--- About this exercise ---
Every line below is to be set down again exactly; any image stays out.
(Dataset records)
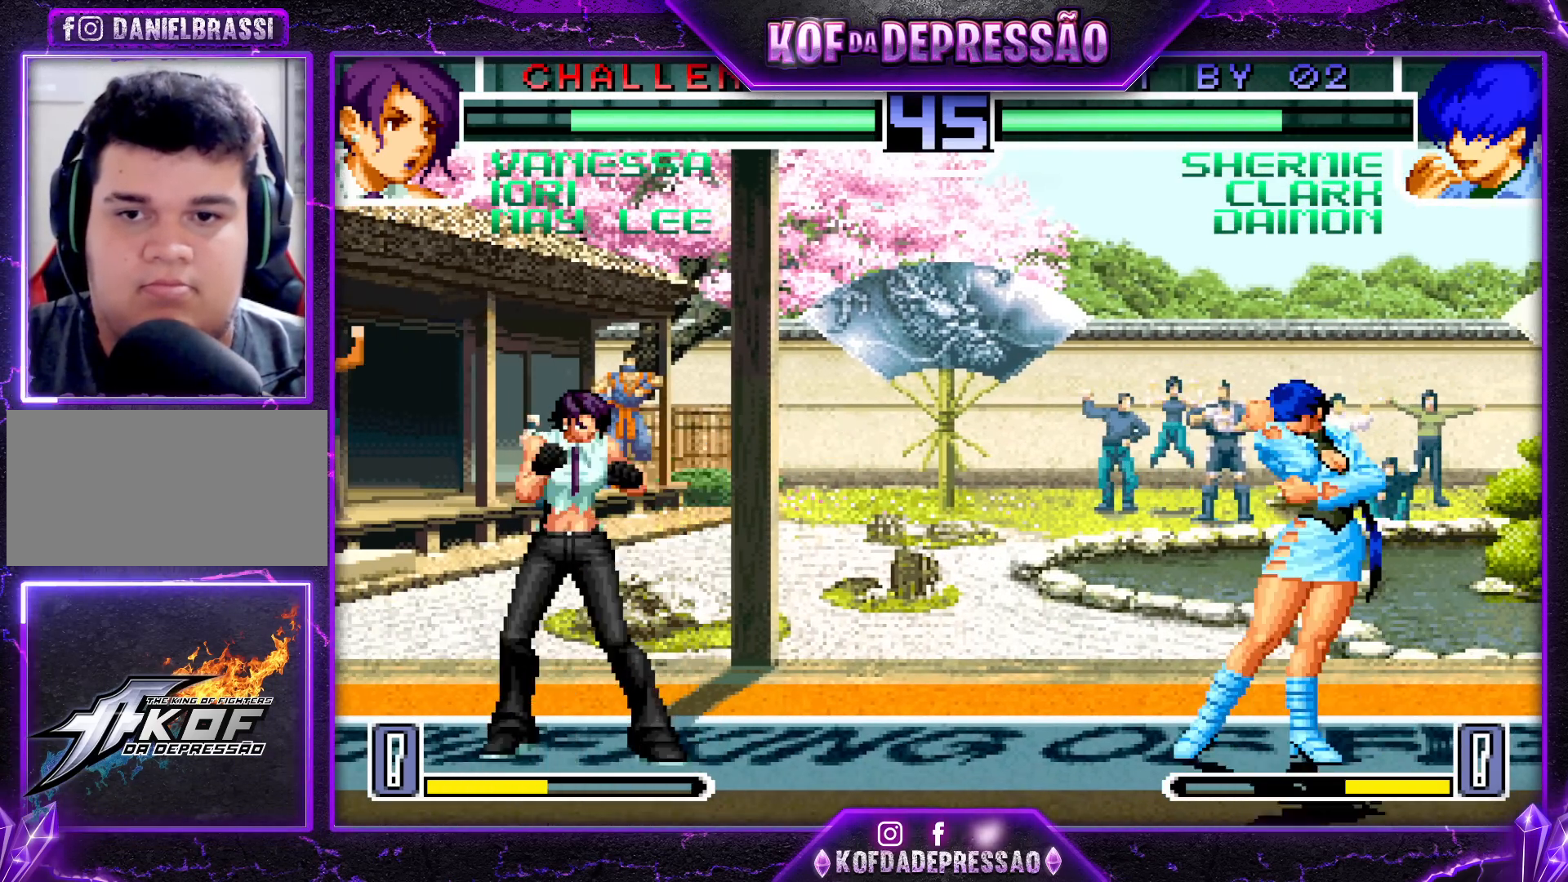
{"buttons": [], "left_stick": "center", "events": [[100, "left_stick", "center"], [267, "left_stick", "up-left"], [483, "left_stick", "center"]]}
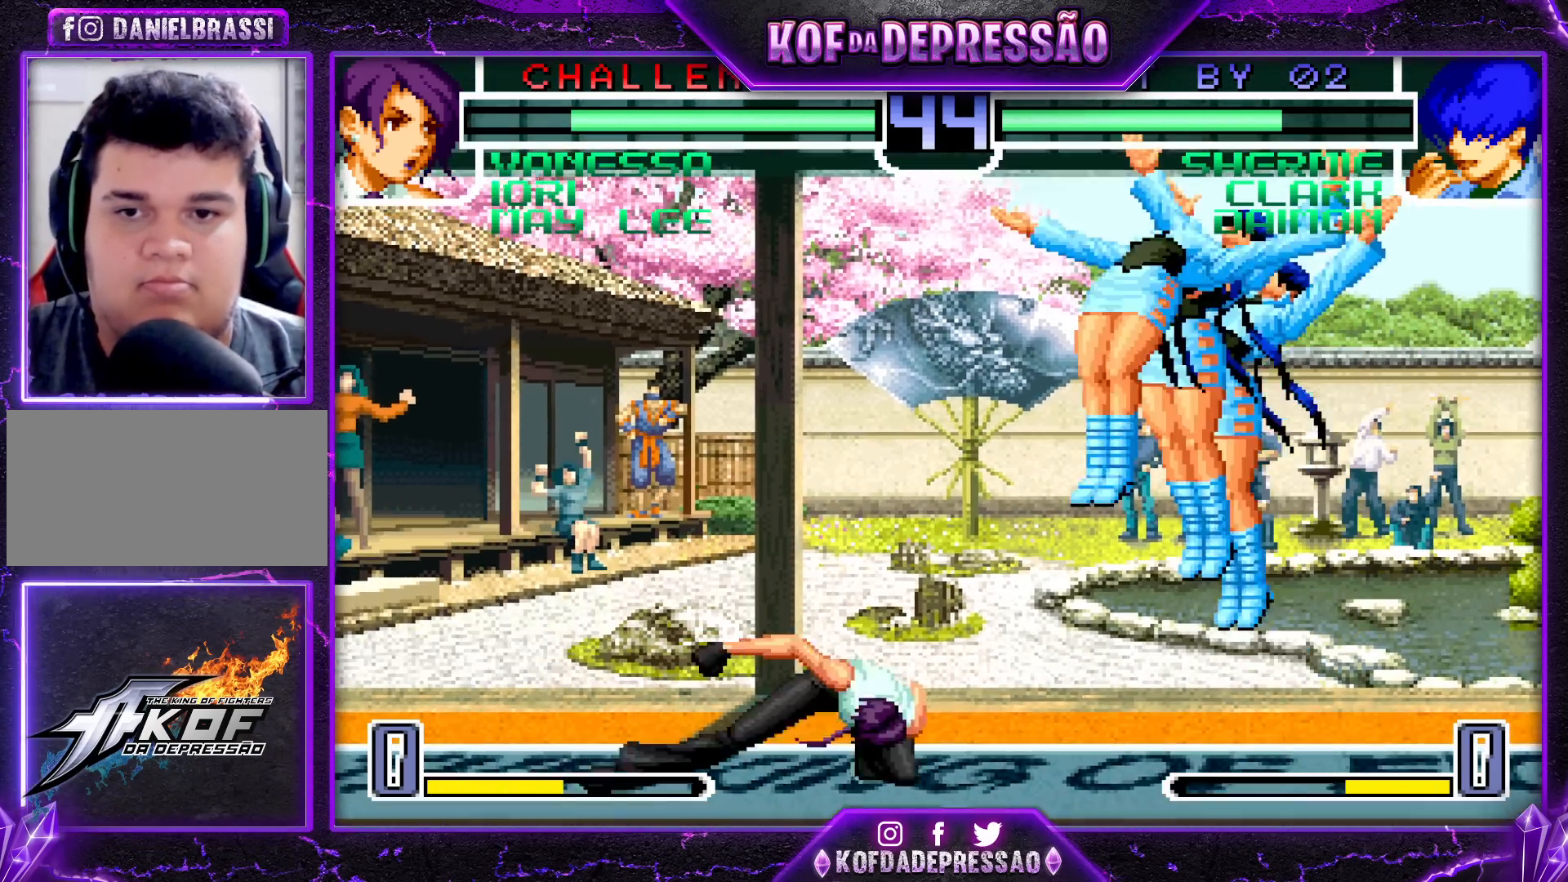
{"buttons": ["SQUARE", "TRIANGLE"], "left_stick": "right", "events": [[150, "CROSS", "down"], [267, "CROSS", "up"], [350, "left_stick", "right"], [483, "SQUARE", "down"], [483, "TRIANGLE", "down"]]}
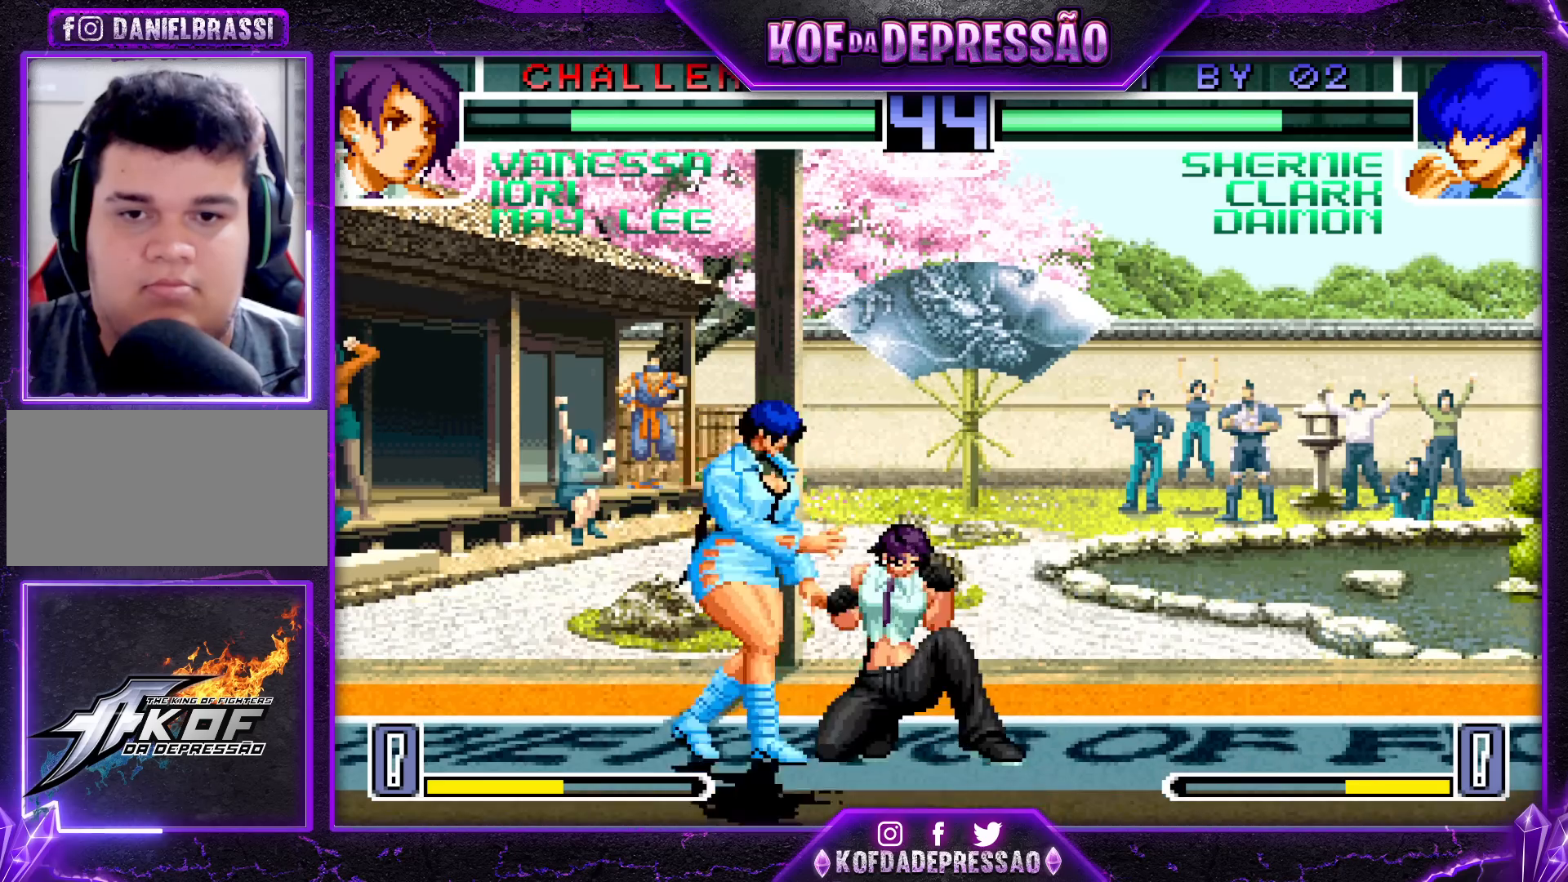
{"buttons": [], "left_stick": "down-right", "events": [[50, "SQUARE", "up"], [50, "TRIANGLE", "up"], [367, "left_stick", "center"], [483, "left_stick", "down-right"]]}
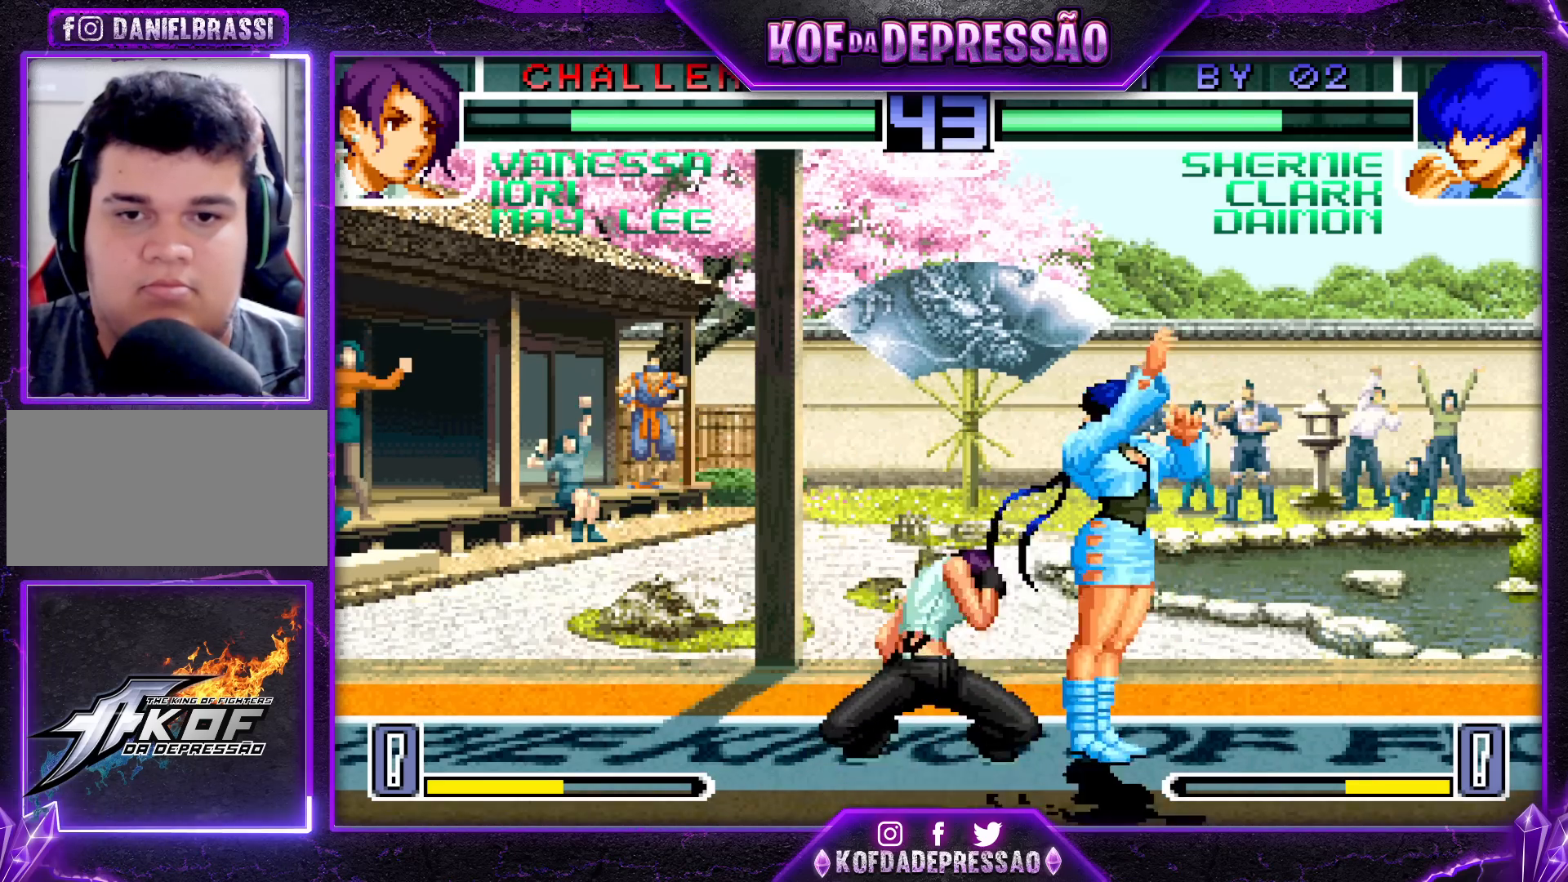
{"buttons": [], "left_stick": "down-right", "events": []}
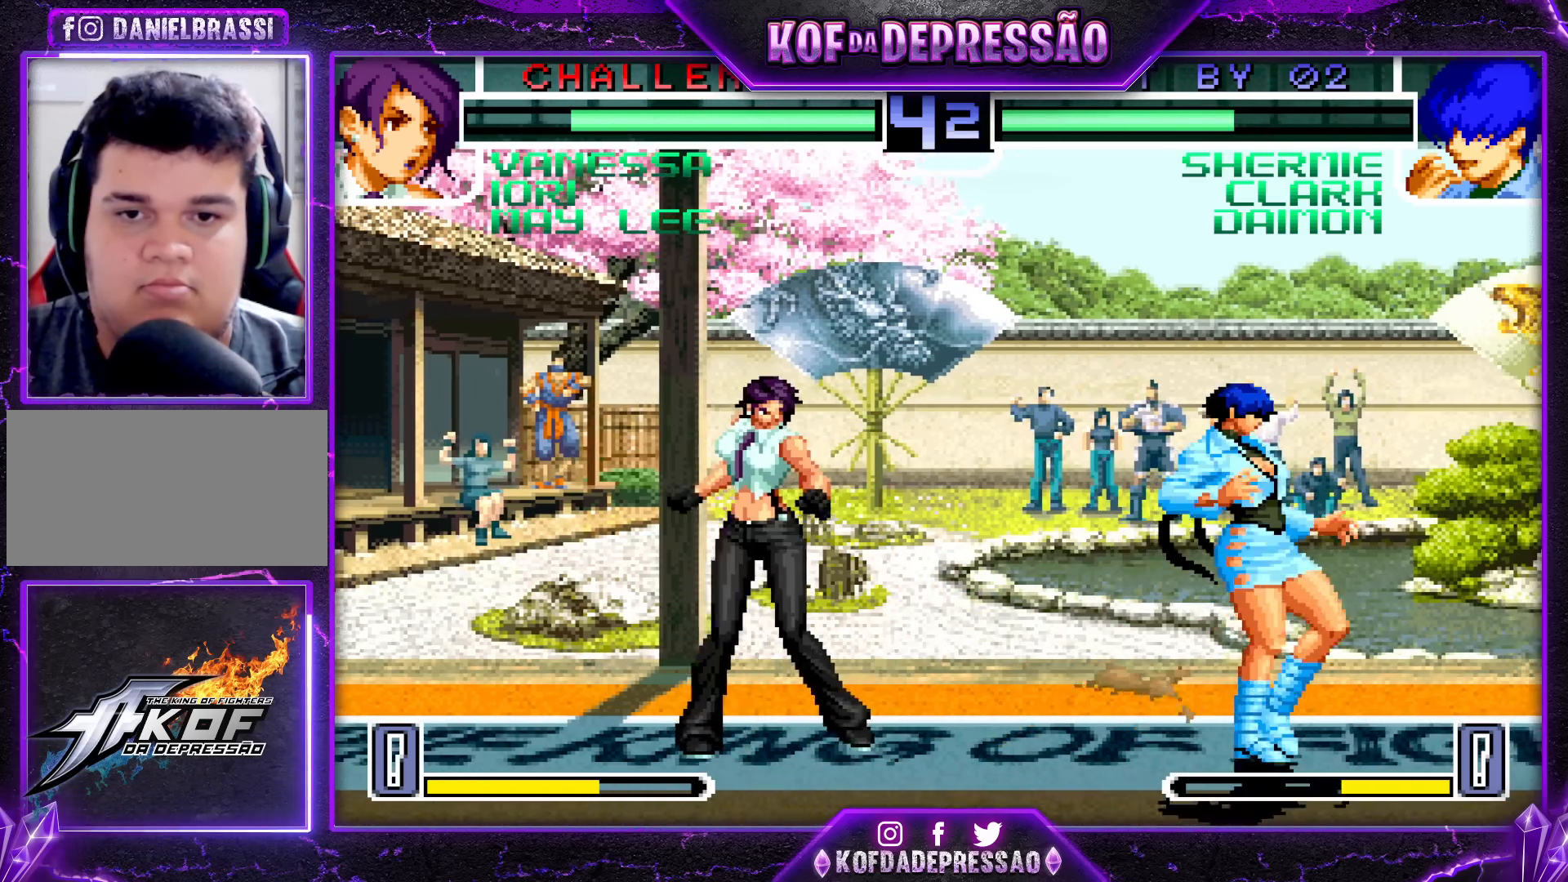
{"buttons": ["CROSS", "R1"], "left_stick": "center", "events": [[117, "left_stick", "up"], [350, "left_stick", "center"], [500, "CROSS", "down"], [500, "R1", "down"]]}
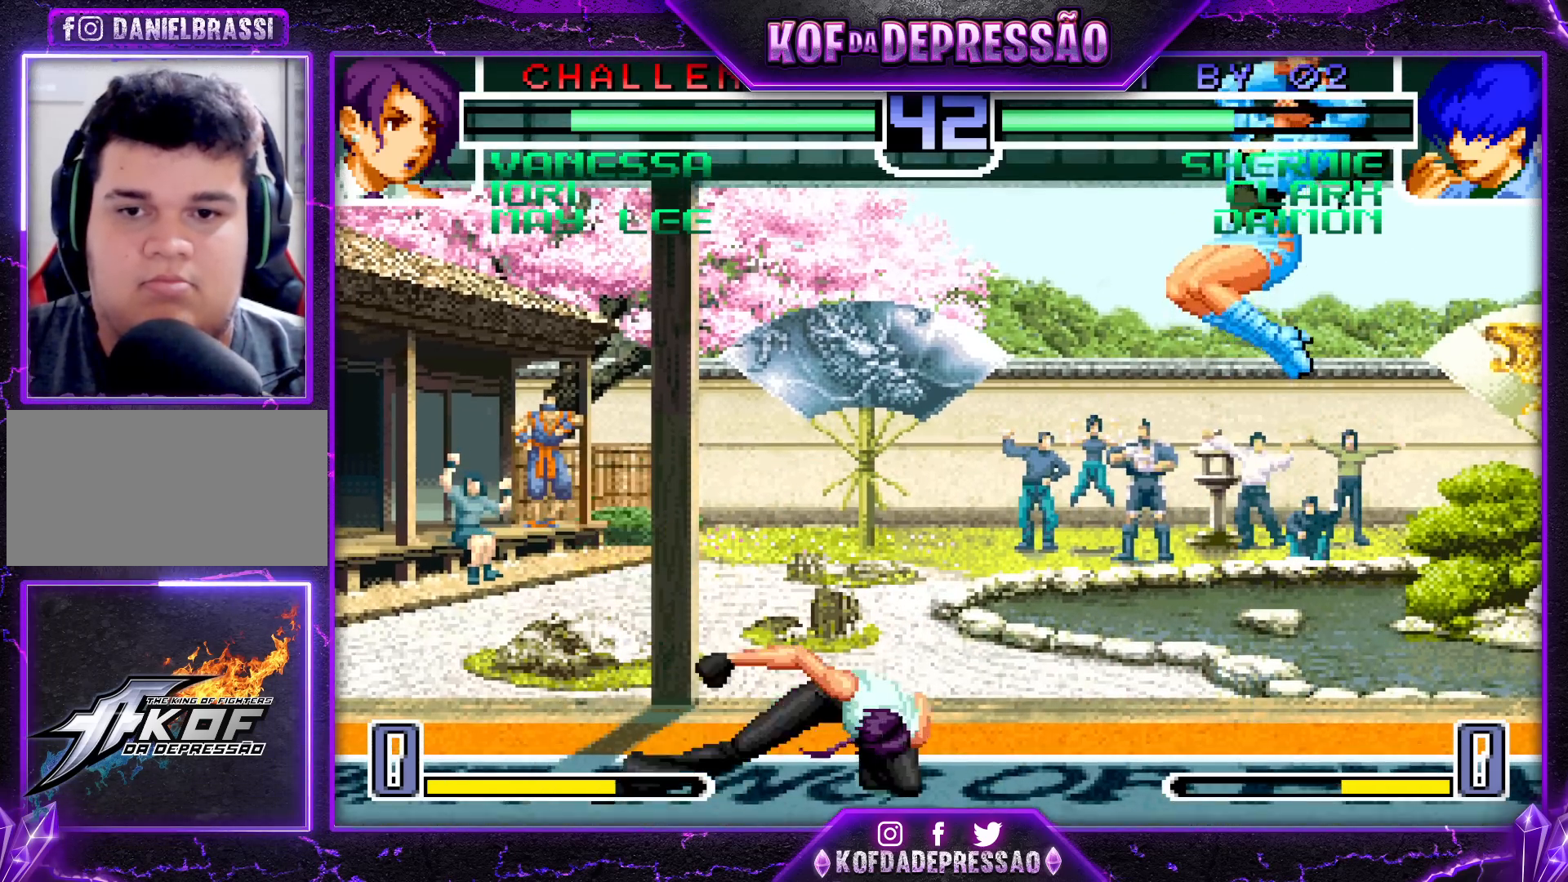
{"buttons": ["R1"], "left_stick": "right", "events": [[83, "R1", "up"], [83, "left_stick", "left"], [100, "CROSS", "up"], [133, "left_stick", "down"], [217, "left_stick", "right"], [233, "R1", "down"]]}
(End Dataset records)
--- Answer section ---
{"buttons": [], "left_stick": "center", "events": [[100, "left_stick", "center"], [267, "left_stick", "up-left"], [483, "left_stick", "center"]]}
{"buttons": ["SQUARE", "TRIANGLE"], "left_stick": "right", "events": [[150, "CROSS", "down"], [267, "CROSS", "up"], [350, "left_stick", "right"], [483, "SQUARE", "down"], [483, "TRIANGLE", "down"]]}
{"buttons": [], "left_stick": "down-right", "events": [[50, "SQUARE", "up"], [50, "TRIANGLE", "up"], [367, "left_stick", "center"], [483, "left_stick", "down-right"]]}
{"buttons": [], "left_stick": "down-right", "events": []}
{"buttons": ["CROSS", "R1"], "left_stick": "center", "events": [[117, "left_stick", "up"], [350, "left_stick", "center"], [500, "CROSS", "down"], [500, "R1", "down"]]}
{"buttons": ["R1"], "left_stick": "right", "events": [[83, "R1", "up"], [83, "left_stick", "left"], [100, "CROSS", "up"], [133, "left_stick", "down"], [217, "left_stick", "right"], [233, "R1", "down"]]}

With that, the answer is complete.